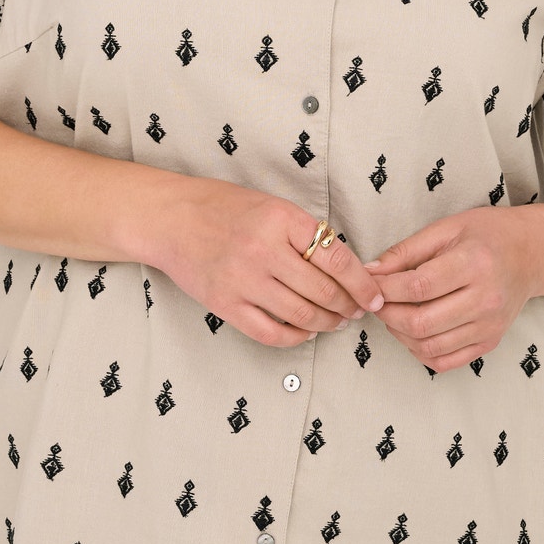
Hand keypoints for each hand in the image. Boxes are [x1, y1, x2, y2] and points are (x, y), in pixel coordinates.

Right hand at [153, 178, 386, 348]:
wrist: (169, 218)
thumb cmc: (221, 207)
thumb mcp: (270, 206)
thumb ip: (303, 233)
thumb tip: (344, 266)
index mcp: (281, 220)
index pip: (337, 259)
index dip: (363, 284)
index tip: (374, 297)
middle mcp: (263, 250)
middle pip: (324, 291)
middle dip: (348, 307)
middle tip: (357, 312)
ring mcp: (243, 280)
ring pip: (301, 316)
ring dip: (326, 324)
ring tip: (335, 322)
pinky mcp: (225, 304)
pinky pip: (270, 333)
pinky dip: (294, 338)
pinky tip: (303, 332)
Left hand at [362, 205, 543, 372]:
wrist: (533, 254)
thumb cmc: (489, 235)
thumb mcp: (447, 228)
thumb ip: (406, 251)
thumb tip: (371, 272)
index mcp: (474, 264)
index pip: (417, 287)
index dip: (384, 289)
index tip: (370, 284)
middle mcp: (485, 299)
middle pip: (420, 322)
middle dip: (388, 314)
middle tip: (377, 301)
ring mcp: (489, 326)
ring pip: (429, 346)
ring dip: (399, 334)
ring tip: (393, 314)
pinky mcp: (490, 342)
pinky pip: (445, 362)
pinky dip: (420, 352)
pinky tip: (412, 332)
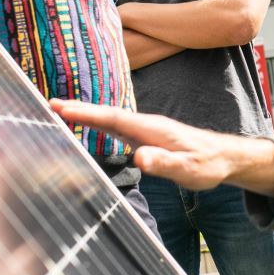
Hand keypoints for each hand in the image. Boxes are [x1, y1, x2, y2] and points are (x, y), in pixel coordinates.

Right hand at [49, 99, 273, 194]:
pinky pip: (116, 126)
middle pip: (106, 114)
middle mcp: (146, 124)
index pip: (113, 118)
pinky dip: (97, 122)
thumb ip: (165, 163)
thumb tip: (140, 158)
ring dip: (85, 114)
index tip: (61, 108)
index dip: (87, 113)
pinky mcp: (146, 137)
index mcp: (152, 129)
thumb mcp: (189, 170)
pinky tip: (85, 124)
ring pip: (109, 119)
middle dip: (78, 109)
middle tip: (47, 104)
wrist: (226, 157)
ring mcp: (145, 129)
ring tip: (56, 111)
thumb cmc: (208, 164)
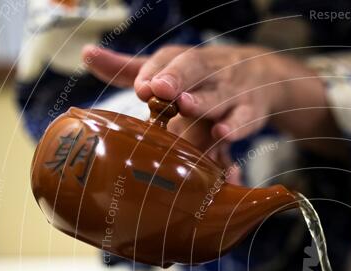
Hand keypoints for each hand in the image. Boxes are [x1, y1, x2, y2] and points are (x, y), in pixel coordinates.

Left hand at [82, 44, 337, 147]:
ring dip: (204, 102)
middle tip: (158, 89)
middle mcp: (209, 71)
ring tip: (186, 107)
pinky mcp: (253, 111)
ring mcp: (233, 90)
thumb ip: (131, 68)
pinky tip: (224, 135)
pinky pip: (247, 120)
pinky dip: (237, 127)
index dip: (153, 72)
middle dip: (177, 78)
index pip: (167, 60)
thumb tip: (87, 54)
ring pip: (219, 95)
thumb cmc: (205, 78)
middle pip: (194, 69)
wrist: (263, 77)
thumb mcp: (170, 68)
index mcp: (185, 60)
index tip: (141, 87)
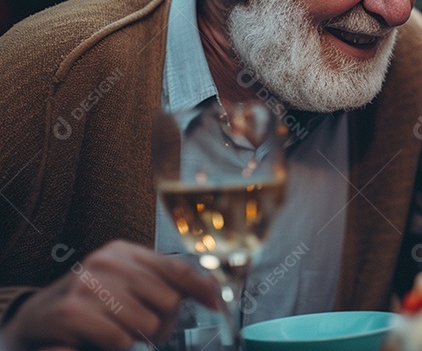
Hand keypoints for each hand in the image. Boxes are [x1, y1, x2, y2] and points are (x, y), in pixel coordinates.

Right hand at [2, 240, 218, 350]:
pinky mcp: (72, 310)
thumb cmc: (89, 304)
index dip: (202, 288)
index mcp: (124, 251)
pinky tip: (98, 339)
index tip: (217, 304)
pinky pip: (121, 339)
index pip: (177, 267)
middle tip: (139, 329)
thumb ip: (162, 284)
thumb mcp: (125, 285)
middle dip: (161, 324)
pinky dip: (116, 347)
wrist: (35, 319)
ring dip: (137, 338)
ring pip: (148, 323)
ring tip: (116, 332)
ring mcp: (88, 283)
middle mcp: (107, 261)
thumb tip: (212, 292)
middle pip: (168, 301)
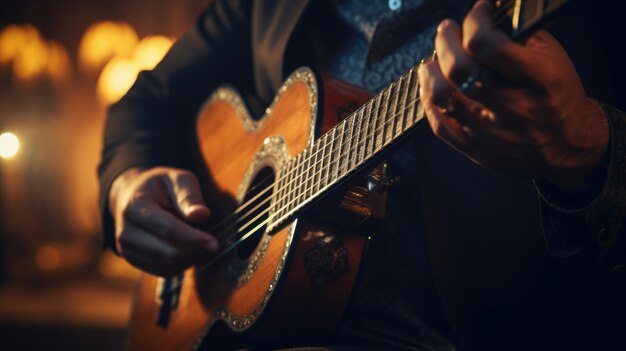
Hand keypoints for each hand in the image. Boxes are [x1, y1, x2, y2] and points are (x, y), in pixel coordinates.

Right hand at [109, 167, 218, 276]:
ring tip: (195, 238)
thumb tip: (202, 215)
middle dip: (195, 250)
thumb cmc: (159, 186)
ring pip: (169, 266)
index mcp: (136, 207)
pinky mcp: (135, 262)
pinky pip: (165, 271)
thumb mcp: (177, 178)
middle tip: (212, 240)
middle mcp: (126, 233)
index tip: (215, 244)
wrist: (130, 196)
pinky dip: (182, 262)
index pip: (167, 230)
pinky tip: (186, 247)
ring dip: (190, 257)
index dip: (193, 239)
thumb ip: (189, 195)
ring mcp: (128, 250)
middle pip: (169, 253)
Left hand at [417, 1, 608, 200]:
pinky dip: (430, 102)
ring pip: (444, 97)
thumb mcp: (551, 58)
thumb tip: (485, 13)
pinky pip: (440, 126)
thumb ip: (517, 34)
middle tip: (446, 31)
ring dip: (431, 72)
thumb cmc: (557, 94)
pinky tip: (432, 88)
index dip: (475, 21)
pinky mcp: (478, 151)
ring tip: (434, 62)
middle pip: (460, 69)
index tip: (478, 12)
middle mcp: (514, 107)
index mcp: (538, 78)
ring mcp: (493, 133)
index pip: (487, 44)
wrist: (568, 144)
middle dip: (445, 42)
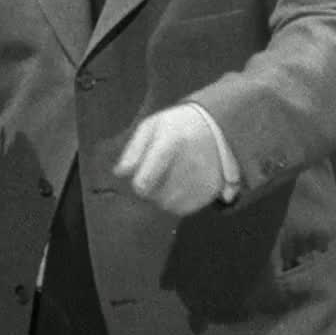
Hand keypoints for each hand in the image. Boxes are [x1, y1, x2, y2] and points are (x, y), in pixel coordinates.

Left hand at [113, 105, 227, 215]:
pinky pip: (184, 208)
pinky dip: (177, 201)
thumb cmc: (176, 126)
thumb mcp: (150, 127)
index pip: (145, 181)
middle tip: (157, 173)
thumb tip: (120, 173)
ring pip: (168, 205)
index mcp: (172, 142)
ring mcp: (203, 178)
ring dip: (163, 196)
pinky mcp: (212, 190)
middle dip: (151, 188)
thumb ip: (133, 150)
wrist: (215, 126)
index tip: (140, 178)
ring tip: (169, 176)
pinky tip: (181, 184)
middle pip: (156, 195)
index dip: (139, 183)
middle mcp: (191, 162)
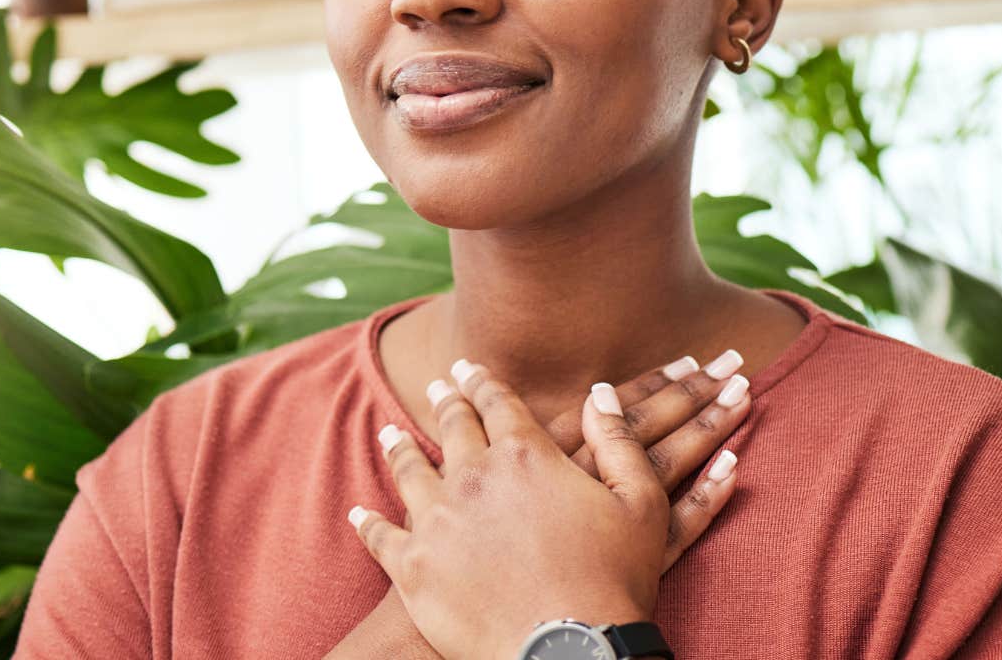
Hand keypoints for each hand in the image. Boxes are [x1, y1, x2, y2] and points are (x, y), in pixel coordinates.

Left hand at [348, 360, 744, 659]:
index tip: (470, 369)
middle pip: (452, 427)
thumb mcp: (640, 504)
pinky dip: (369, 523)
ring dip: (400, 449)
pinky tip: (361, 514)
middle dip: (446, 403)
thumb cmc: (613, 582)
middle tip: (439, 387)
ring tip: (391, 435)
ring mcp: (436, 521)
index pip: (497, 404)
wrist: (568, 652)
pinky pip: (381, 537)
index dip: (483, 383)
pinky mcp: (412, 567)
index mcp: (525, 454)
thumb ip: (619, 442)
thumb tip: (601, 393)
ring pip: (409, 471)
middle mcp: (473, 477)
────────────────
If a line in the records above contains the string "Left", copy that line out.

Left hand at [362, 205, 543, 372]:
Left hand at [82, 44, 337, 147]:
Left hand at [417, 1, 608, 200]:
Left hand at [113, 105, 227, 215]:
Left hand at [348, 360, 744, 659]:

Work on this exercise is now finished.